Largest Connected Island¶
Find the largest connected component in a binary grid, the same flood-fill logic that OpenCV uses for connected-component labeling in image segmentation.
Problem¶
Given a 2D matrix of 1s (land) and 0s (water), find the size of the largest island. An island is a group of 1s connected horizontally or vertically (not diagonally).
example_world = [
[0, 1, 1, 1, 0, 1, 1, 0],
[1, 1, 0, 1, 0, 0, 1, 1],
[0, 1, 1, 1, 0, 1, 0, 1],
[0, 0, 1, 0, 0, 0, 0, 1],
[1, 0, 0, 1, 1, 1, 1, 0],
]
# Answer: 10
Approach¶
Use depth-first search (DFS) from every unvisited land cell. Each DFS explores all reachable land cells, marking them visited as it goes. The recursion returns the count of cells in that component. Track the global max across all DFS calls.
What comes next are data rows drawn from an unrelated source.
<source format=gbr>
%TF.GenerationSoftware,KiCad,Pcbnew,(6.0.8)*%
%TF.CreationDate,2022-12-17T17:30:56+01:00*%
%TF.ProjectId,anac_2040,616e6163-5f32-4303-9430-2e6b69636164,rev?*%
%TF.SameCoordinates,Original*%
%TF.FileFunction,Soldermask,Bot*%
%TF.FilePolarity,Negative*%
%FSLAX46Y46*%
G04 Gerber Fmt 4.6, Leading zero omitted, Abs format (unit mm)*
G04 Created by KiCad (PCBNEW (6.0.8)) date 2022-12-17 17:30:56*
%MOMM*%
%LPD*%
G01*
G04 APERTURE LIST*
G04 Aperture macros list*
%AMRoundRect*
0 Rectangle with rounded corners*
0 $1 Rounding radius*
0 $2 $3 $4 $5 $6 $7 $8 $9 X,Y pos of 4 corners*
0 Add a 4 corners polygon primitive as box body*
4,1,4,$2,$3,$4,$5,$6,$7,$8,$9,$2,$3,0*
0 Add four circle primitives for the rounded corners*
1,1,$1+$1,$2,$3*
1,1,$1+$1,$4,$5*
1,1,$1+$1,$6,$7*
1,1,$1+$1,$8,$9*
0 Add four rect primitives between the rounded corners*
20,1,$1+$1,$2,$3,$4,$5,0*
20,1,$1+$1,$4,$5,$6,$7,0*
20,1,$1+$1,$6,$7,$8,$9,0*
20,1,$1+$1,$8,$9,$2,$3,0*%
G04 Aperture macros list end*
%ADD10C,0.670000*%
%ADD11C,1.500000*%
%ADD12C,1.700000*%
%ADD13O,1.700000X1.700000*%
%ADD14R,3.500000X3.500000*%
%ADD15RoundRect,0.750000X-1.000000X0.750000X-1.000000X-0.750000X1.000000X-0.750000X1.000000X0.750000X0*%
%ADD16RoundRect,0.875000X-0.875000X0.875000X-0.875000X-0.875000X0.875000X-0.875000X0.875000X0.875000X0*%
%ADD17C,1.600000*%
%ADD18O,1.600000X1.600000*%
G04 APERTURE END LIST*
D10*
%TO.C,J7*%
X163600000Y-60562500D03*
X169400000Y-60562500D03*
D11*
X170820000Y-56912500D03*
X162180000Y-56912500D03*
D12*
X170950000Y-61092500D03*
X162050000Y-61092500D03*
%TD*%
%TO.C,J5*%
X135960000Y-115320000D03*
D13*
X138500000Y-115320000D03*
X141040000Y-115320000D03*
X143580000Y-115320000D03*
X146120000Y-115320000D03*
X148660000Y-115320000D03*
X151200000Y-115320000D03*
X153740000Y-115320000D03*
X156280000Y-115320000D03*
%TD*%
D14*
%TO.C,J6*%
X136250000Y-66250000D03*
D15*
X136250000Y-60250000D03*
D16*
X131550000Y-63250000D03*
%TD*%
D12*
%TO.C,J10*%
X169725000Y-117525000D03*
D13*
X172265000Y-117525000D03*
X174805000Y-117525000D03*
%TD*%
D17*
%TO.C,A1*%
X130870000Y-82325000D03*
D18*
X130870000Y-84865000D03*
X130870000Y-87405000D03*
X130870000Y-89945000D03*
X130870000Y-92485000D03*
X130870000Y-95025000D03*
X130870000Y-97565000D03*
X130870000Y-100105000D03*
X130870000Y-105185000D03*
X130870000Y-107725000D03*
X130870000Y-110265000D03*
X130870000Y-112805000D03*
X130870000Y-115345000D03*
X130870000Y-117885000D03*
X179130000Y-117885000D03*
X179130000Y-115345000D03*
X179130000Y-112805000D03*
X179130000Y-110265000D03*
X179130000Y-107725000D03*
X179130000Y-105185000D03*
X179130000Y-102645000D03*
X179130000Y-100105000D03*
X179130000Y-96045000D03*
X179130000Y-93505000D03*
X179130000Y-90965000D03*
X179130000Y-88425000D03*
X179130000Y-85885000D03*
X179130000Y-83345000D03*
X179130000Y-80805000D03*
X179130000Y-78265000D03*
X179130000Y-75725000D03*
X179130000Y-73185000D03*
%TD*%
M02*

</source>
Marking cells in-place (setting visited cells to -1) avoids allocating a separate visited set.
Implementation¶
def get_largest_island_size(world):
def dfs(row, col):
if (row < 0 or row >= len(world) or
col < 0 or col >= len(world[0]) or
world[row][col] != 1):
return 0
world[row][col] = -1 # mark visited
return (1 + dfs(row + 1, col) + dfs(row - 1, col)
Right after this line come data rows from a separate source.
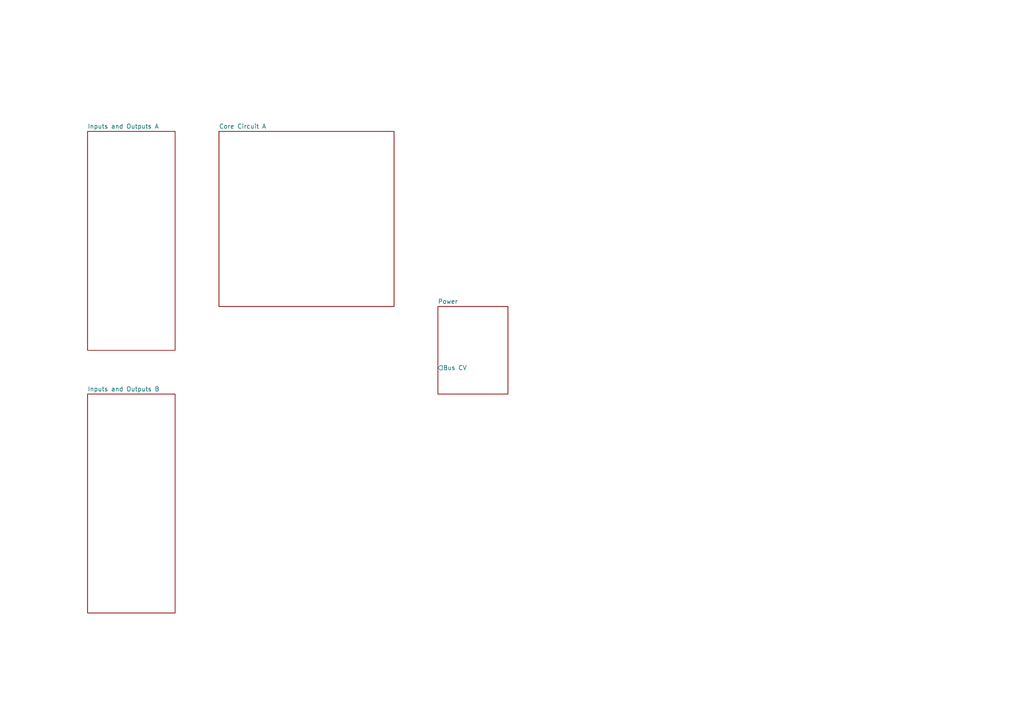
<source format=kicad_sch>
(kicad_sch
	(version 20250114)
	(generator "eeschema")
	(generator_version "9.0")
	(uuid "58f4306d-5387-4983-bb08-41a2313fd315")
	(paper "A4")
	(title_block
		(rev "1")
		(company "DMH Instruments")
		(comment 1 "PCB for 10cm Kosmo format synthesizer module")
	)
	(lib_symbols)
	(sheet
		(at 127 88.9)
		(size 20.32 25.4)
		(exclude_from_sim no)
		(in_bom yes)
		(on_board yes)
		(dnp no)
		(fields_autoplaced yes)
		(stroke
			(width 0.1524)
			(type solid)
		)
		(fill
			(color 0 0 0 0.0000)
		)
		(uuid "0cdf34b2-39cd-4d9e-981a-97cd34791509")
		(property "Sheetname" "Power"
			(at 127 88.1884 0)
			(effects
				(font
					(size 1.27 1.27)
				)
				(justify left bottom)
			)
		)
		(property "Sheetfile" "Power.kicad_sch"
			(at 127 114.8846 0)
			(effects
				(font
					(size 1.27 1.27)
				)
				(justify left top)
				(hide yes)
			)
		)
		(pin "Bus CV" output
			(at 127 106.68 180)
			(uuid "0197176f-d754-4695-b74f-89d14faa0aea")
			(effects
				(font
					(size 1.27 1.27)
				)
				(justify left)
			)
		)
		(instances
			(project "DMH_VCEG_PCB_1"
				(path "/58f4306d-5387-4983-bb08-41a2313fd315"
					(page "4")
				)
			)
		)
	)
	(sheet
		(at 25.4 114.3)
		(size 25.4 63.5)
		(exclude_from_sim no)
		(in_bom yes)
		(on_board yes)
		(dnp no)
		(fields_autoplaced yes)
		(stroke
			(width 0.1524)
			(type solid)
		)
		(fill
			(color 0 0 0 0.0000)
		)
		(uuid "56bd3f35-094b-4adb-8c6d-1e57b38bb61e")
		(property "Sheetname" "Inputs and Outputs B"
			(at 25.4 113.5884 0)
			(effects
				(font
					(size 1.27 1.27)
				)
				(justify left bottom)
			)
		)
		(property "Sheetfile" "Inputs_and_Outputs_B.kicad_sch"
			(at 25.4 178.3846 0)
			(effects
				(font
					(size 1.27 1.27)
				)
				(justify left top)
				(hide yes)
			)
		)
		(instances
			(project "DMH_VCEG_PCB_1"
				(path "/58f4306d-5387-4983-bb08-41a2313fd315"
					(page "3")
				)
			)
		)
	)
	(sheet
		(at 63.5 38.1)
		(size 50.8 50.8)
		(exclude_from_sim no)
		(in_bom yes)
		(on_board yes)
		(dnp no)
		(fields_autoplaced yes)
		(stroke
			(width 0.1524)
			(type solid)
		)
		(fill
			(color 0 0 0 0.0000)
		)
		(uuid "7ad2d702-dfb7-4d49-a82d-34430dd5948f")
		(property "Sheetname" "Core Circuit A"
			(at 63.5 37.3884 0)
			(effects
				(font
					(size 1.27 1.27)
				)
				(justify left bottom)
			)
		)
		(property "Sheetfile" "Core_Circuit_A.kicad_sch"
			(at 63.5 89.4846 0)
			(effects
				(font
					(size 1.27 1.27)
				)
				(justify left top)
				(hide yes)
			)
		)
		(instances
			(project "DMH_VCEG_PCB_1"
				(path "/58f4306d-5387-4983-bb08-41a2313fd315"
					(page "4")
				)
			)
		)
	)
	(sheet
		(at 25.4 38.1)
		(size 25.4 63.5)
		(exclude_from_sim no)
		(in_bom yes)
		(on_board yes)
		(dnp no)
		(fields_autoplaced yes)
		(stroke
			(width 0.1524)
			(type solid)
		)
		(fill
			(color 0 0 0 0.0000)
		)
		(uuid "ce3fef8b-9f1d-4178-b50b-4a046c030679")
		(property "Sheetname" "Inputs and Outputs A"
			(at 25.4 37.3884 0)
			(effects
				(font
					(size 1.27 1.27)
				)
				(justify left bottom)
			)
		)
		(property "Sheetfile" "Inputs_and_Outputs_A.kicad_sch"
			(at 25.4 102.1846 0)
			(effects
				(font
					(size 1.27 1.27)
				)
				(justify left top)
				(hide yes)
			)
		)
		(instances
			(project "DMH_VCEG_PCB_1"
				(path "/58f4306d-5387-4983-bb08-41a2313fd315"
					(page "2")
				)
			)
		)
	)
	(sheet_instances
		(path "/"
			(page "1")
		)
	)
	(embedded_fonts no)
)

</source>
+ dfs(row, col + 1) + dfs(row, col - 1))
max_size = 0
for i in range(len(world)):
for j in range(len(world[0])):
if world[i][j] == 1:
max_size = max(max_size, dfs(i, j))
return max_size
example_world = [
[0, 1, 1, 1, 0, 1, 1, 0],
[1, 1, 0, 1, 0, 0, 1, 1],
[0, 1, 1, 1, 0, 1, 0, 1],
[0, 0, 1, 0, 0, 0, 0, 1],
[1, 0, 0, 1, 1, 1, 1, 0],
]
assert get_largest_island_size(example_world) == 10
Complexity¶
- Time: O(R * C), each cell visited at most once
- Space: O(R * C), recursion stack in the worst case
Takeaway¶
BFS works equally well here and avoids deep recursion on large grids, worth considering if the input is big enough to blow the call stack.